LONDON, May 1 (LPC) - Banks are responding to regulators’ calls for them to ramp up lending to hard-hit European middle-market businesses struggling with the downturn caused by the Covid-19 outbreak.
The loans are providing companies such as British pub group Revolution Bars and UK furniture retailer DFS with much-needed liquidity at a time when lockdown measures have brought economic activity to its knees.
NatWest has increased its loan facility to Revolution Bars to £30m until end of August and has agreed to waive all financial covenant tests at March and June. Meanwhile, existing lenders to DFS agreed to grant an additional £70m 12-month bank facility to strengthen its balance sheet and help it through the crisis.
Santander has increased its new lending to SMEs and corporates across Europe, extending its daily average to €873m in April from €209m in February, according to the Spanish lender.
As lenders step in to support its borrowers, the perception of banks has switched from what it was over a decade ago during the global financial crisis.
“Banks faced a liquidity challenge and received a bailout in the last crisis, but this time is different. Banks are in a much better position with a robust balance sheet and liquidity; they become part of the solution to the downturn,” said a senior banker.
Regulators are also facilitating banks to cope with high demand for loans.
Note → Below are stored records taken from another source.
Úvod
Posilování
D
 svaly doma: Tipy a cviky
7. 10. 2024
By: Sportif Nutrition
In March, the European Central Bank announced a relaxation in capital rules and demanded banks use the freed-up capital to help businesses to cope during the crisis.
“The central banks this time are playing a more active role in terms of economic stimulations,” the senior banker said.
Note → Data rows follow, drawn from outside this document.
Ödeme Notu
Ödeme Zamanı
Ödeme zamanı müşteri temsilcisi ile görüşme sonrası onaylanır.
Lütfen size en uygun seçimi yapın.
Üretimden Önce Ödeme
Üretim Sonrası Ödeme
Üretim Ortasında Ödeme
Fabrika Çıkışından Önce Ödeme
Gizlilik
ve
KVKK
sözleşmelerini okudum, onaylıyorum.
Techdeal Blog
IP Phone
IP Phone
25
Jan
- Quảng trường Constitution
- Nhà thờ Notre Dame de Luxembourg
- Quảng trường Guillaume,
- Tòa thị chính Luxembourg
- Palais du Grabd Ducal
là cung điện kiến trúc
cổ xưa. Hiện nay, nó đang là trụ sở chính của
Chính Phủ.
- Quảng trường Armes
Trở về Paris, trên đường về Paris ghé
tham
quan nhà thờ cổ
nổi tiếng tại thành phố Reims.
In addition, European governments are providing state-backed emergency loans to inject liquidity into small and mid-market companies.
While the majority of mid-market companies are scrambling for liquidity, banks are being forced to prioritise.
“We prioritise in terms of need,” said Patrick Nolan, vice-chairman and head of client leadership at HSBC.
“While help raising additional liquidity or capital is sometimes necessary, many clients require covenant amendments or facility extensions. We are happy to work with clients on such requests to help keep them afloat during this most challenging period.”
“We hope to help get them through into the first quarter of next year. Hopefully by then the situation will have improved,” Nolan added.
However, for those companies that found themselves in distressed situations prior to the Covid-19 pandemic, access to extra liquidity may prove very difficult.